-- EXCERPT TO READ --
**********

Eddie Britt

No. 12
- Positions: Tailback, fullback

Personal information
- Born: July 19, 1912 Lexington, Massachusetts, U.S.
- Died: November 21, 1978 (aged 66) Pelham, New Hampshire, U.S.
- Listed height: 6 ft 2 in (1.88 m)
- Listed weight: 205 lb (93 kg)

Career information
- High school: Lexington (MA)
- College: Holy Cross

Career history
- Boston/Washington Redskins (1936–1937); Brooklyn Dodgers (1938);

Awards and highlights
- NFL champion (1937);
- Stats at Pro Football Reference

= Eddie Britt (American football) =

American football player (1912–1978)

Edward Joseph "Battleship" Britt (July 19, 1912 – November 21, 1978) was an American football tailback and fullback and naval officer. He played in the National Football League (NFL) for the Boston/Washington Redskins and the Brooklyn Dodgers. He played college football for the Holy Cross Crusaders. He also served as a lieutenant commander in the United States Navy.

==Early life==
Britt was born in 1912 in Lexington, Massachusetts. He attended Lexington High School and then enrolled at the College of the Holy Cross. He played at the fullback position for the Holy Cross Crusaders football team from 1931 to 1934. He was known by the nickname "Battleship", while playing for Holy Cross.

==Professional football career==
Britt played professional football for the Boston/Washington Redskins in 1936 and 1937. In 1936, he ranked eighth in the NFL with 294 passing yards.

==Later life==
Britt later attended the United States Military Academy. During World War II, he served in the Navy in the South Pacific. After the war, he taught at Dartmouth College. He died in November 1978 at age 66 at Massachusetts General Hospital in Boston.

**********

-- ENTRIES SUPPLIED --
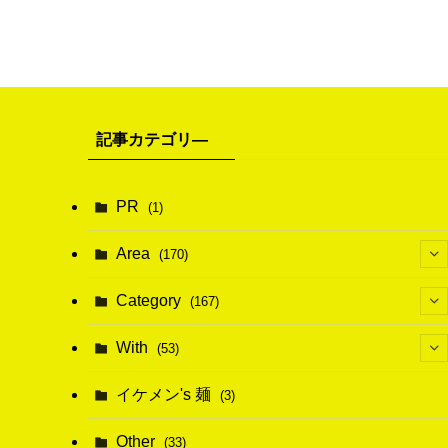
記事カテゴリ―
PR
(1)
Area
(170)
(1)
Category
(167)
(10)
(21)
With
(53)
(6)
(114)
(15)
イケメン's 麺
(3)
(20)
(48)
(43)
Other
(33)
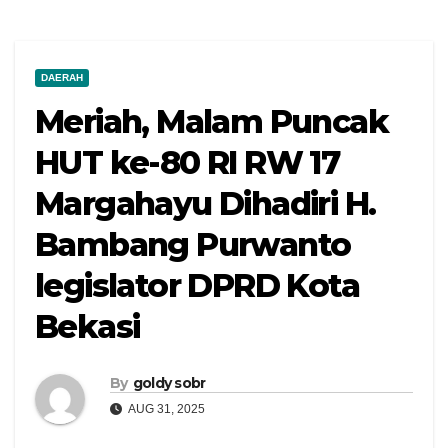
DAERAH
Meriah, Malam Puncak
HUT ke-80 RI RW 17
Margahayu Dihadiri H.
Bambang Purwanto
legislator DPRD Kota
Bekasi
By
goldy sobr
AUG 31, 2025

**********

-- TASK DIRECTIONS --
In the Eddie Britt article, what nickname was Britt known by while playing for Holy Cross?

-- RESULT OF THE EXERCISE --
"Battleship"